FIG. 3.

Pin1 enhances Tcf4 and suppresses AR coactivation by β-catenin. (A) CV1 cells were transfected with pTopflash (20 ng), Pin1 and β-catenin expression vectors were used as indicated (−, not used), and pRL-CMV (2.5 ng) was used as an internal control. (B) CV1 cells were transfected with ARE₄-luciferase (10 ng), AR, Pin1, and β-catenin expression vectors as indicated, and pRL-CMV (2.5 ng) was used as an internal control. (C and D) 293T cells were transfected with AR (10 ng), ARE₄-luciferase (10 ng), pRL-CMV (1 ng), empty pcDNA, and pBluescript as indicated.

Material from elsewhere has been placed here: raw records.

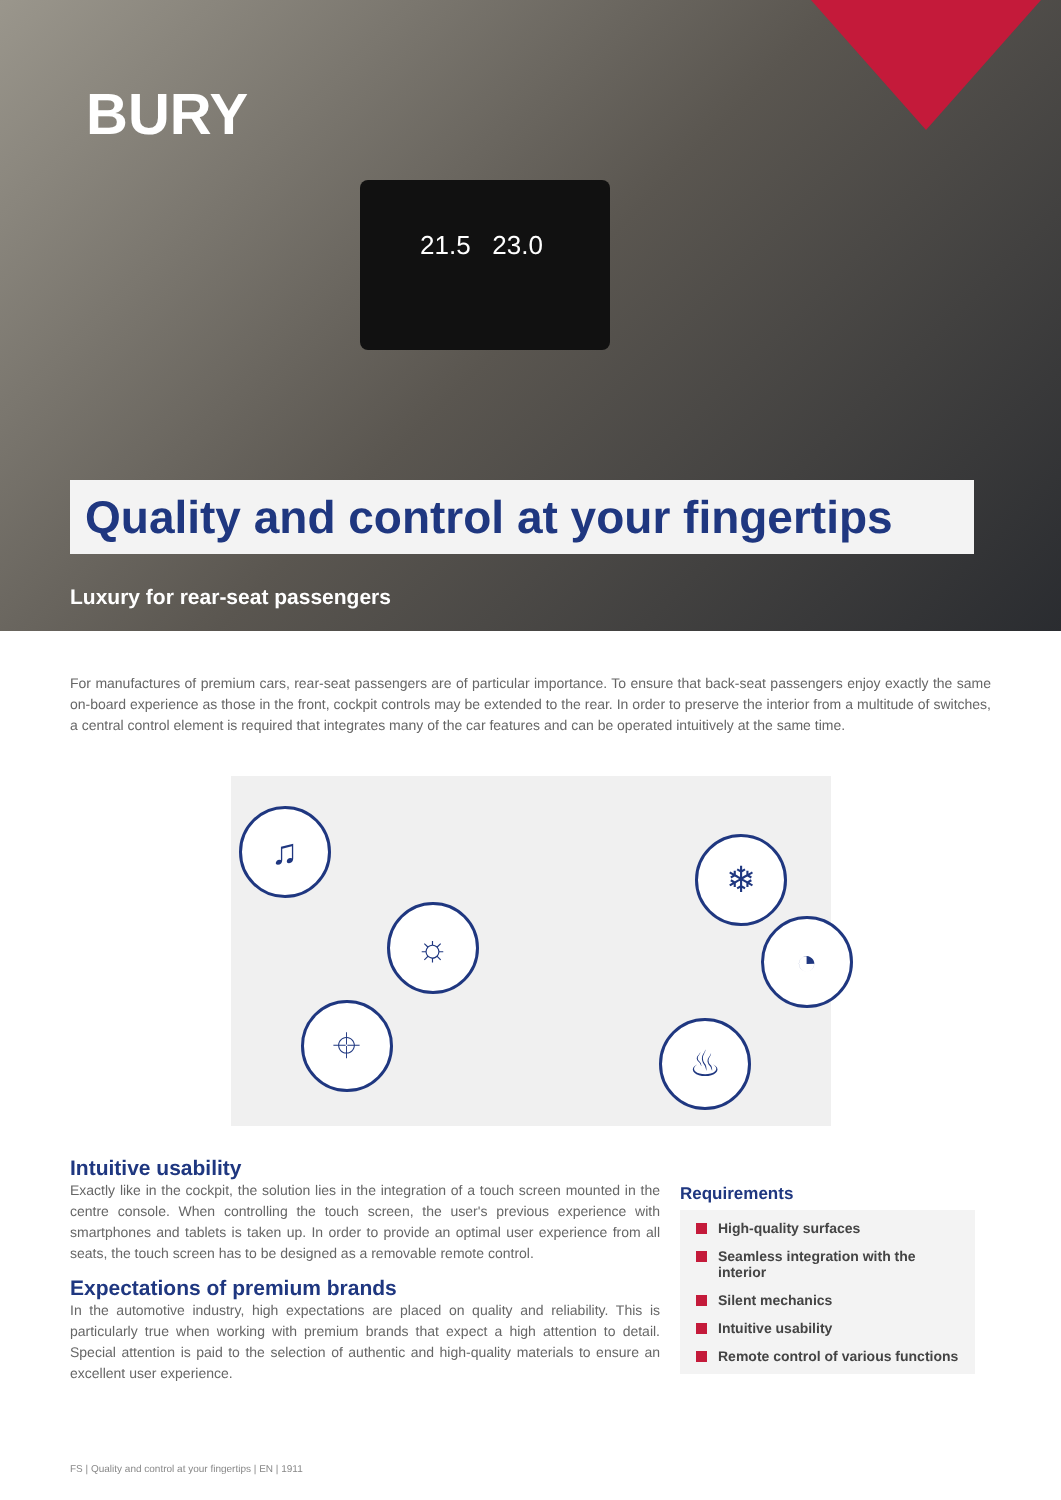BURY
21.5 23.0
Quality and control at your fingertips
Luxury for rear-seat passengers
For manufactures of premium cars, rear-seat passengers are of particular importance. To ensure that back-seat passengers enjoy exactly the same on-board experience as those in the front, cockpit controls may be extended to the rear. In order to preserve the interior from a multitude of switches, a central control element is required that integrates many of the car features and can be operated intuitively at the same time.
♫
☼
⌖
❄
◔
♨
Intuitive usability
Exactly like in the cockpit, the solution lies in the integration of a touch screen mounted in the centre console. When controlling the touch screen, the user's previous experience with smartphones and tablets is taken up. In order to provide an optimal user experience from all seats, the touch screen has to be designed as a removable remote control.
Expectations of premium brands
In the automotive industry, high expectations are placed on quality and reliability. This is particularly true when working with premium brands that expect a high attention to detail. Special attention is paid to the selection of authentic and high-quality materials to ensure an excellent user experience.
Requirements
High-quality surfaces
Seamless integration with the interior
Silent mechanics
Intuitive usability
Remote control of various functions
FS | Quality and control at your fingertips | EN | 1911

In panel D, the added empty pcDNA3 is calculated to yield equimolar amounts of pcDNA3 vector in all samples. (E and F) CV1 cells were transfected with PSA-luciferase (10 ng) (E) or ERE₂-luciferase (10 ng) (F) reporters, together with AR, ERα, Pin1, and β-catenin expression vectors as indicated and pRL-CMV (2.5 ng) as an internal control. DHT or estradiol (E2) was added at a final concentration of 10 nM as indicated. Luciferase activities were determined 24 h after hormone treatment. Results are given in relative light units (RLU).